La démocratie sociale au tournant du projet de loi sur la sécurisation de l'emploi

Publié le 06/03/2013
L’adoption du projet de loi sur la sécurisation de l’emploi en Conseil des ministres constitue une étape importante dans la traduction législative de l’accord du 11 janvier 2013. Mais l’épreuve de vérité se jouera en avril au Parlement.

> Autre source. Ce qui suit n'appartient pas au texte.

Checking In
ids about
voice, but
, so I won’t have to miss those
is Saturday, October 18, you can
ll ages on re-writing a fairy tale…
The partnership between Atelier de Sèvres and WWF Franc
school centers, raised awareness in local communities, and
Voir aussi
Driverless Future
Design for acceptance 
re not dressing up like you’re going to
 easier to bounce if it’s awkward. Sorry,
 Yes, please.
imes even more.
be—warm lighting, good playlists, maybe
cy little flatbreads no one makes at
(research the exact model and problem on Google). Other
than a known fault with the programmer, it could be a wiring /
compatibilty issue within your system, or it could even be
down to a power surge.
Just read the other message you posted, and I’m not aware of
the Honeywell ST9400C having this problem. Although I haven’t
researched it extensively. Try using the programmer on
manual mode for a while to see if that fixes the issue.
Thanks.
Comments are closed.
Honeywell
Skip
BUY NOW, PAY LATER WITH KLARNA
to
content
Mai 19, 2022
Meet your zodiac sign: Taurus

La « bataille pour l’emploi » s’apprête à prendre un nouveau tournant. Le Conseil des ministres a adopté ce mercredi le projet de loi sur la sécurisation de l’emploi, qui traduit l’accord national interprofessionnel du 11 janvier 2013 « pour un nouveau modèle économique et social au service de la compétitivité des entreprises et de la sécurisation de l’emploi et des parcours professionnels des salariés » signé par les trois organisations patronales (Medef, CGPME et UPA) et trois organisations syndicales (CFDT, CFTC, CFE-CGC). La CFDT a estimé que le projet de loi « reprend l'esprit et respecte l'équilibre de l'accord ».

Dévoilé le 11 février, l’avant-projet de loi a été soumis à diverses instances consultatives et au Conseil d’État. Désormais officiellement adopté en Conseil des ministres, le texte va suivre le parcours législatif de la procédure accélérée (une seule lecture dans chaque chambre) : après son examen en commission des affaires sociales de l’Assemblée nationale les 26 et 27 mars, il sera débattu par les députés en séance publique à compter du 2 avril, puis dans la seconde quinzaine du mois au Sénat. « Début mai ce texte sera applicable », a déclaré le ministre du Travail, Michel Sapin.

Respect de l’équilibre

Tout l’enjeu, pour les signataires, va reposer sur le respect par les parlementaires de « l’équilibre de l’accord », alors que CGT et FO, opposants au texte, ont tenté de faire monter la pression auprès de ceux-ci et dans la rue, tandis que les signataires, CFDT en tête, ont souligné son caractère innovant en matière de sécurisation tant pour les salariés que les entreprises. La transposition « fidèle » de l’accord, réclamée par la CFDT, ne signifie pas pour autant l’absence de marges de manœuvre politiques. « L’avant-projet de loi a éclairci un certain nombre de points sur lesquels nous ne nous étions pas mis d’accord durant la négociation », a acté Laurent Berger. C'est notamment le cas du mode de désignation des représentants des salariés au conseil d’administration des grandes entreprises, laissé au choix de l’assemblée générale des actionnaires parmi quatre modalités (élection par les salariés, désignation par le CCE ou le comité de groupe, désignation par l’organisation majoritaire ou mix des trois dans le cas de deux représentants). Le passage en Conseil d’État a également amené des modifications du texte. Et le secrétaire général de la CFDT d'ajouter : « Des précisions peuvent être apportées, mais cela doit se faire dans le respect de l’esprit des signataires. »

En filigrane, c’est l’émergence d’une « démocratie sociale à la française », appelée de ses vœux par la CFDT et dont le gouvernement a fait sa méthode de gouvernance, qui est en jeu.